Using the logical volume manager snapshots for consistent backups seems like a good idea. But if you want to use the lv snapshot to secure consistency, then why shut everything down first? It would seem that if you shut down all the services involved, and in particular the Postgres server, then you might as well copy the files directly off the disk, without the overhead of the snapshot.

Generally though, shutting down services for backup or maintenance doesn't fulfill 21. century expectations of 24/7 service and ought not be necessary. If I read the documentation of lvcreate rightly, the snapshot method should be safe, as long as buffers or transactions are continuously being written to disk, and not just held in memory.
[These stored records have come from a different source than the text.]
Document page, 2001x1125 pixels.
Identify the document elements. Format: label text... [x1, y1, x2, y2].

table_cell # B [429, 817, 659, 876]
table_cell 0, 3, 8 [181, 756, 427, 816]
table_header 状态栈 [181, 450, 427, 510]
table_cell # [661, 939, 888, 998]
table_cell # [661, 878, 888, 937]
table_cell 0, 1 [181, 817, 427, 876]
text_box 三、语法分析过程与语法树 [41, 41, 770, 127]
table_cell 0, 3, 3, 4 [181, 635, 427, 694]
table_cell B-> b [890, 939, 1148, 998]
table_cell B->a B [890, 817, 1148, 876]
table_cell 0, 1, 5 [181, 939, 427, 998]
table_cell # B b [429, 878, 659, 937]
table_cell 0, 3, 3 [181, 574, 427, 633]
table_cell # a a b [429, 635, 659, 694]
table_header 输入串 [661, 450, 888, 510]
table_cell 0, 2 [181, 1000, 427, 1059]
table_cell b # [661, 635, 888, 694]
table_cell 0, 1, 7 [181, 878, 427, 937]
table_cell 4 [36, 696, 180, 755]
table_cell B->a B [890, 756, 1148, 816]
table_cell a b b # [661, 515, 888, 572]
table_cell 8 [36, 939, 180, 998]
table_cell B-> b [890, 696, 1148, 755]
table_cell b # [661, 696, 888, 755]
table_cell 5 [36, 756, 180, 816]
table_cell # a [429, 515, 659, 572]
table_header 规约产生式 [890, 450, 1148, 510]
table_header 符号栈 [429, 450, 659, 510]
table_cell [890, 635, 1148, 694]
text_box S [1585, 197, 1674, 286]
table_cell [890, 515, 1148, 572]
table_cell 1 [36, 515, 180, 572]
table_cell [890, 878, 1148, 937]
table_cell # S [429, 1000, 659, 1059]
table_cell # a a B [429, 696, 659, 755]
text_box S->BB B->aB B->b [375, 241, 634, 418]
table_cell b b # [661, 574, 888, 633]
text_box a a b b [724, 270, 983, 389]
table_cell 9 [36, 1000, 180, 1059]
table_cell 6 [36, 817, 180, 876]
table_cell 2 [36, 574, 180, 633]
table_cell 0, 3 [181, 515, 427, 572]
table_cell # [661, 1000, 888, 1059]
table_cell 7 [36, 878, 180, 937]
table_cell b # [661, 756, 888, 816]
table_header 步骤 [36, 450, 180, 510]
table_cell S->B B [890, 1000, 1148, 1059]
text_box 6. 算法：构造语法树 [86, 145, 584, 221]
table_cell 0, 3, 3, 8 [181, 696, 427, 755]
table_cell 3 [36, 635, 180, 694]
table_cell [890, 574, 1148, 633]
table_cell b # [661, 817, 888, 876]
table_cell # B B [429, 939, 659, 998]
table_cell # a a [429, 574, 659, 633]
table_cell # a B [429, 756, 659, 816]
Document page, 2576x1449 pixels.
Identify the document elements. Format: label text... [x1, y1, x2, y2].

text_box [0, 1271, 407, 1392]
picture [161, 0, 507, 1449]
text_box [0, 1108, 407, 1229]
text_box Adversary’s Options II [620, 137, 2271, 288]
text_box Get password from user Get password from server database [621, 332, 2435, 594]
The Postgres manual says that

An alternative file-system backup approach is to make a "consistent snapshot" of the data directory, if the file system supports that functionality (and you are willing to trust that it is implemented correctly). The typical procedure is to make a "frozen snapshot" of the volume containing the database, then copy the whole data directory (not just parts, see above) from the snapshot to a backup device, then release the frozen snapshot. This will work even while the database server is running. However, a backup created in this way saves the database files in a state as if the database server was not properly shut down; therefore, when you start the database server on the backed-up data, it will think the previous server instance crashed and will replay the WAL log. This is not a problem; just be aware of it (and be sure to include the WAL files in your backup). You can perform a CHECKPOINT before taking the snapshot to reduce recovery time. (from http://developer.postgresql.org/pgdocs/postgres/backup-file.html).

No support of any particular snapshot technology is mentioned - and take a note of the disclaimer "and you are willing to trust that it is implemented correctly"! It would seem worth testing if lvcreate works securely enough with Postgres and build a script around that, with no service shutdown. Even better if Postgres people could directly express support of the method with lvcreate...

The Postgres documentation mentions two alternatives: The pg_dump which is a logical backup that could possibly be combined with a file system snapshot. I would not recommend this as a backup method, due to the difficult and time-consuming recovery procedure. And finally, the Postgres archiving method which seems to be the standard Postgres method for 24/7 production. I have not tried it, but I assume it would work, combined with some sort of file system synchronisation, possibly snapshots. To me, the larger issue remains how to synchronize the entire range of services involved in Pubman, without having to do the total service shutdown.

Does virtual server snapshots maybe provide some different possibilities for the backup/recovery scenarios?.<